--- START ---

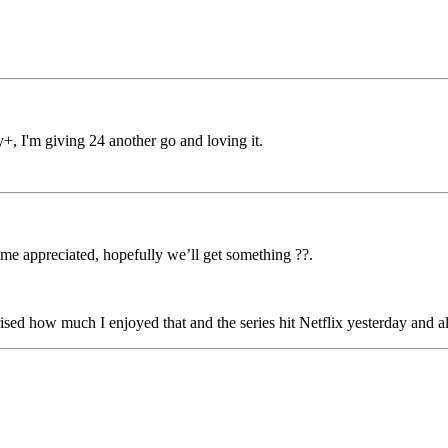
, I'm giving 24 another go and loving it.
 me appreciated, hopefully we’ll get something ??.
d how much I enjoyed that and the series hit Netflix yesterday and als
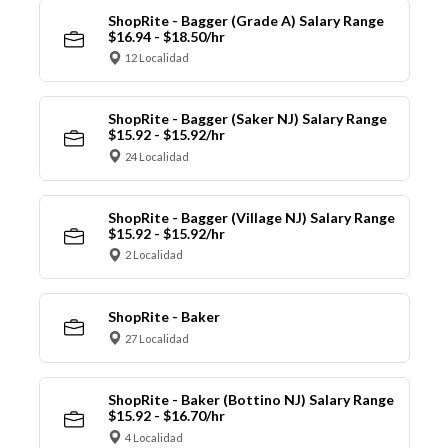
ShopRite - Bagger (Grade A) Salary Range
$16.94 - $18.50/hr
12 Localidad
ShopRite - Bagger (Saker NJ) Salary Range
$15.92 - $15.92/hr
24 Localidad
ShopRite - Bagger (Village NJ) Salary Range
$15.92 - $15.92/hr
2 Localidad
ShopRite - Baker
27 Localidad
ShopRite - Baker (Bottino NJ) Salary Range
$15.92 - $16.70/hr
4 Localidad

--- END ---

Task instructions
Put the lines above into a Markdown table with the columns Row and Text line, one numbered row per line and no blank lines. Leave the pictures out of the table.

Written answer
| Row | Text line |
|---|---|
| 1 | , I'm giving 24 another go and loving it. |
| 2 |  me appreciated, hopefully we’ll get something ??. |
| 3 | d how much I enjoyed that and the series hit Netflix yesterday and als |
| 4 | ShopRite - Bagger (Grade A) Salary Range |
| 5 | $16.94 - $18.50/hr |
| 6 | 12 Localidad |
| 7 | ShopRite - Bagger (Saker NJ) Salary Range |
| 8 | $15.92 - $15.92/hr |
| 9 | 24 Localidad |
| 10 | ShopRite - Bagger (Village NJ) Salary Range |
| 11 | $15.92 - $15.92/hr |
| 12 | 2 Localidad |
| 13 | ShopRite - Baker |
| 14 | 27 Localidad |
| 15 | ShopRite - Baker (Bottino NJ) Salary Range |
| 16 | $15.92 - $16.70/hr |
| 17 | 4 Localidad |